Laughing all the way to the skank.
A sex-comedy with no sex and very little comedy.
Tony Curtis is an American philandering bachelor living in France, who keeps three airline stewardesses on a string, each thinking they are his fiancé. With their worldwide flying schedules, they are never in town at the same time, so through the simple practice of changing their mantle pictures and their underwear drawer, he keeps these simpletons believing that each is “the one and only.”
Until Boeing introduces its faster jets, totally screwing his screwing schedule.
Jerry Lewis is Curtis’s friend who discovers his secret and plays along, helping Curtis keep the three bims separated. Curtis’s housekeeper, grouchy Thelma Ritter (old as a redwood and twice as gnarly), is in cahoots with him also – disapprovingly, mind you – providing those snare-hit vaudeville punchlines for the blondies carouseling through the apartment.

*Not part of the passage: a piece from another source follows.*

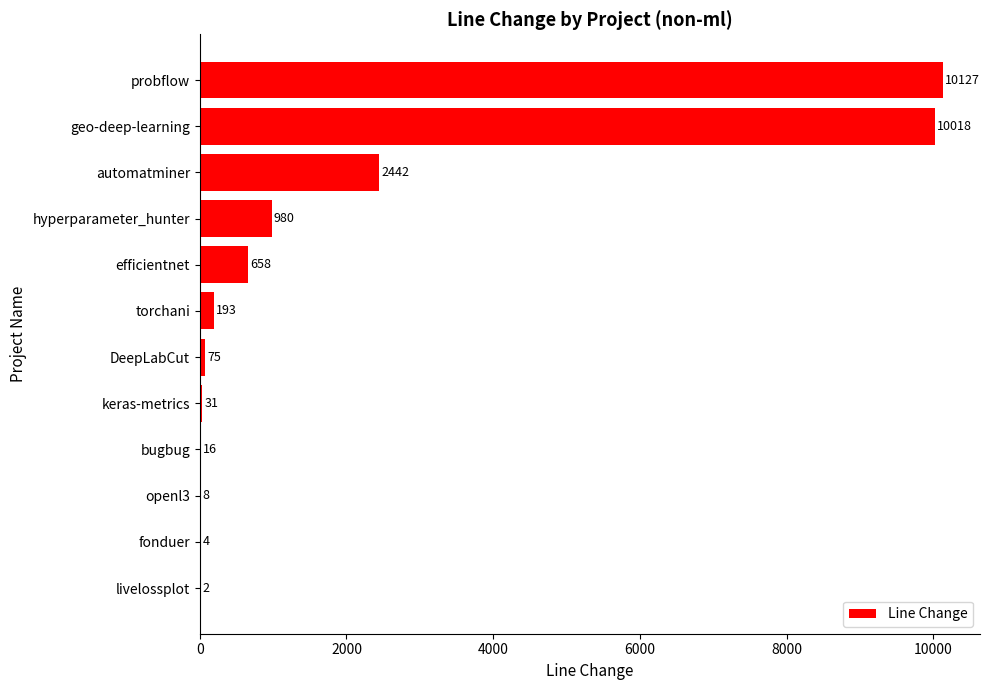

What is the sum of the values at DeepLabCut and bugbug?

91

Yes, this is one of those farces where people speak fast and loud to desperately create comedic situations. But comedy is culled from real-life situations gone awry, and when characters don’t in the least behave “realistically,” the harder it gets to cull the comedy. The less realistically the characters react to their increasingly-ridiculous situations, the less comedy, the more “forced” the farce.
And after all the skulking around, we discover that each girl has a separate bedroom anyway! They aren’t even sleeping with him! So after the movie pumps itself with sexual innuendo, telling us this guy is so amoral, we find these shallow skanks are not even sleeping with him in what is supposedly “their” home.

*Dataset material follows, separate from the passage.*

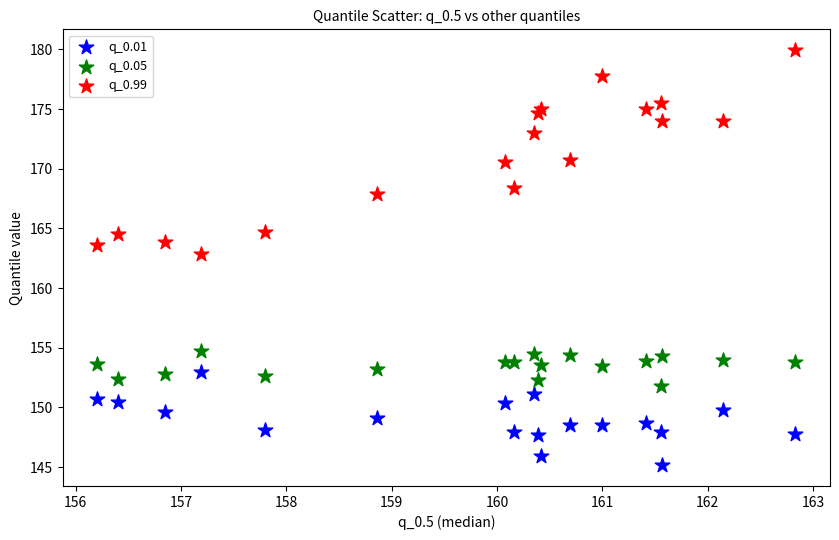

Which series has the widest spread of Y values?

q_0.99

And one of the girls – after spending five minutes in a cab with Jerry Lewis – falls for him. Some kinda fiancé!
And the big reveal – all three girls discovering each other in the same room, with Curtis and Lewis stuttering their way through explanations – is infuriating. If grown women being portrayed as slightly retarded is funny, then it’s hilarious.
Actually, Jerry Lewis does a great job as a semi-straight man and provides a few mild laughs. But on the whole, the social mores of 1965 really put a damper on this supposed comedy in this age of women dressing and behaving like whores, from pop star supersluts all the way down to the average soccer mom.